Discussion in 'Electronic Publishing' started by Haliburton, Jun 15, 2013.
Can anyone tell me what is the first step in getting my books available as E-books?
First get a publisher to publish the novel in print. Then an e-book becomes another avenue for sales.
Amazon has free e-book publishing service, check that out. There are several smaller competitors out there to be found with a Google search. They take a small royalty from sales.
I've been watching BookTV this afternoon, another panel of publishers. One member of the panel said self publishing led to a lot of crap out there (they way I see it there's a lot of crap put out by publishers as well). But another panelist, the CEO of Macmillan, disagreed. He praised the self publishing world, saying there were many successful examples.
Summarizing his comments (no guarantee I got it right), self publishing allows skilled writers a more democratic means to get books out there. This has advantages giving everyone equal opportunity. The drawback is the resulting flood of bad works in the mix. Of course he feels that his expert staff are better at filtering out the trash, but that didn't mean equal opportunity didn't have a different set of positives.
I'm not convinced those 'experts' always result in the best work getting published. How many of us have read a book by a "bestselling author", for example, that was awful? And I've seen some excellent stuff locally that still hasn't been picked up by a major publisher. I thought the CEO gave an honest thoughtful answer to the question.
Haliburton, you do have to decide first if you're going to go for a trade publisher or self-publish. Some of the indie-publishers focus on ebooks, versus print, so you don't want to overlook them among the trade publishers. If you're planning on self-publishing, the first thing to do is make sure that your book is ready for publishing - thorough editing, revising, quality book cover, etc. Then it's just a matter of formatting it so it can be uploaded and distributed for sale - Smashwords, Kindle, and Createspace are some of the more widely used places for this, and they have very detailed instructions.
GingerCoffee - while we can all point to trade published books that we don't like or don't feel are "up to snuff", I guarantee that the percentage of trade published "garbage" is much much much less than the percentage of self-published "garbage" - mainly because so many self-publishers finish their book one day and literally have it up for sale the next. Of course, this is talking about books that are badly edited and not whether or not we just don't care for them.

▶ Exercise aim:
Continue the forum discussion about getting books published as e-books from the point where it stops.

▶ Entries shown:
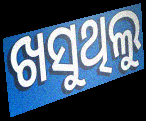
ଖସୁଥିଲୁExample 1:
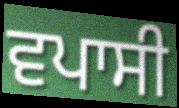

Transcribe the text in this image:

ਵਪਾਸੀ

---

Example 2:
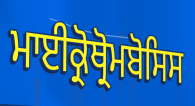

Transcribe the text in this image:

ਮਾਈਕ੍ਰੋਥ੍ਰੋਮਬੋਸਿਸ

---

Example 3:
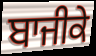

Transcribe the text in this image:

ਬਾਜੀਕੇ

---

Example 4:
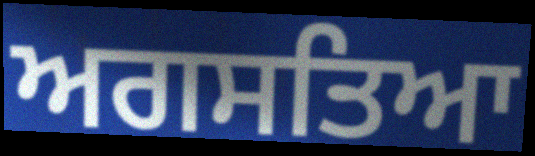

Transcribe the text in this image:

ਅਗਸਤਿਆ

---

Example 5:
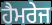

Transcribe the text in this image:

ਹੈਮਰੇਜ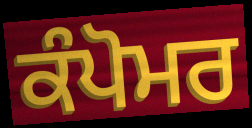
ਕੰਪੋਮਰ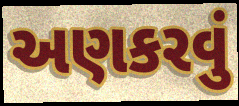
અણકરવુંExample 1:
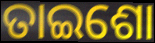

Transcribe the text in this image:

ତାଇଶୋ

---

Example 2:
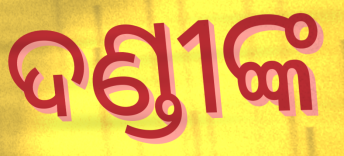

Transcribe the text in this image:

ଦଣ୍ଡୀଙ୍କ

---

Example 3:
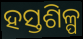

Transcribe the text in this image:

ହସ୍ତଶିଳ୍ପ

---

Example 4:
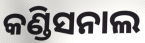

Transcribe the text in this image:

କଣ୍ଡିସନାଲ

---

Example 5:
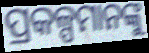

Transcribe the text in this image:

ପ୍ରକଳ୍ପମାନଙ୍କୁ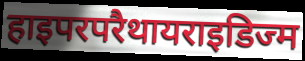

▶ Exercise response:
I don't disagree about proportions and I hope it didn't sound that way. But I've browsed more than a few used book stores, and can't resist those book bargain tents that pop up all over to sell publisher surpluses. There are thousands of horrid books to be found, all in print and mostly long before self publishing was as common as it is now. Then you read JK Rowling was turned down by 7 publishers or however many it was, and like I said, there are some good local writers in my area, and lots of people online like in this forum are pretty talented from what I read of their stuff. Lots of these folks have submitted stuff to publishers only to be rejected time and time again.
That was my point, not that publishers are never skilled at their trade. It's just that the publisher gatekeepers are sometimes in the way of a good book.
If you've decided you want to self publish, you can use Smashwords to get your book out in a number of venues. Right now that's what I use for my children's book. Frankly, I made more sales when I tried out the Kindle Select program via Amazon, but I decided I didn't necessarily want to be tied to one platform. Whether you use Smashwords or KDP (Amazon), you'll find step-by-step instructions on how to get your ebook published and make it available to readers.
Always bear in mind, when talking of any writer and how many times they were rejected, that they very likely made revisions during that period - revisions which may have gotten them picked up immediately had they been made before submitting the first time.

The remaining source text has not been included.